The focus was on the voluntary water agreements process as Governor Gavin Newsom penned a commentary highlighting the agreements the same day as two state agencies released a framework for voluntary agreements to improve habitat and flow in the Delta and key watersheds.
The Governor wrote that the framework “will provide the foundation for binding voluntary agreements between government agencies and water users with partnership and oversight from environmental groups.”
In the news release announcing the framework, California Natural Resources Secretary Wade Crowfoot said the framework is “an important milestone, but there is much work ahead to shape it into a legally enforceable program.”
The State Water Resources Control Board is obligated by federal and state water law to protect beneficial uses, including fish and wildlife, in the Bay-Delta watershed.
The voluntary agreements framework is outlined in a fact sheet and PowerPoint on the California Natural Resources Agency website:
• The 15-year program aims to “improve environmental conditions, in an adaptive way.”
• The framework generates more than $5 billion in new funding for environmental improvements and science, with $2.34 billion (44%) coming from water users, $2.22 billion (42%) from state government, and $740 million (14%) from the federal government.
• More than 60,000 acres of new and restored habitat will be created, ranging from targeted improvements in tributaries to “large landscape-level restoration” in the Sacramento Valley.

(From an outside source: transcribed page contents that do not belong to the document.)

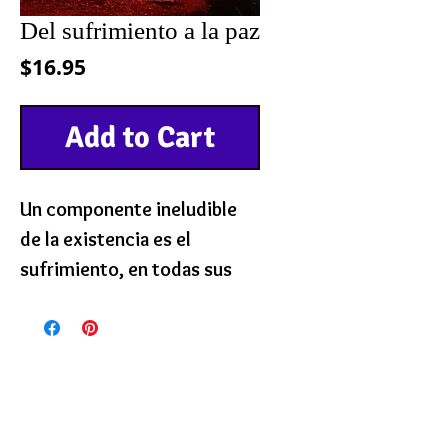
Del sufrimiento a la paz
Precio
$16.95
Add to Cart
Un componente ineludible
de la existencia es el
sufrimiento, en todas sus
expresiones. El autor,
ampliamente conocido entre
nosotros, se plantea aquí el
problema de cómo
“amortiguar o eliminar” el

• Up to 900,000 acre-feet of new water flows is to be provided for the environment above existing conditions in dry, below normal and above-normal water years, and several hundred acre-feet in critical and wet years to help recover fish populations.
• A key goal is to double the California salmon populations by 2050.
• Projected allocations of the new funding include $285 million (5%) for a “collaborative science” program to augment existing monitoring; $456 million (9%) for voluntary paid fallowing of land; $1.204 billion (23%) for water purchases; $1.632 billion (31%) for new water projects and programs; and $1.684 billion (32%) to expand and improve habitat.
The Resources Agency and the California Environmental Protection Agency (Cal/EPA) will be working with water users and other participants “in coming weeks and months” to refine the framework into a legally enforceable program, according to the news release.
The refined framework will serve as the basis for developing legally enforceable voluntary agreements that will go through a third-party scientific review, environmental review and public approval process at the State Water Board.
Agreements approved by the State Water Board could be implemented right away, according to the fact sheet.
The California Chamber of Commerce supports the voluntary agreements process as a viable means of meeting environmental objectives of the Bay-Delta Water Quality Control Plan.
Stakeholders are working with regulators and environmentalists to improve conditions for fish and wildlife on the San Joaquin River and its tributaries. They are voluntarily reducing their water draw at certain times of the year, modifying some business practices to use less water, and contributing to conservation habitats in the Delta.
A voluntary process to achieve environmental goals is preferable to mandatory restrictions.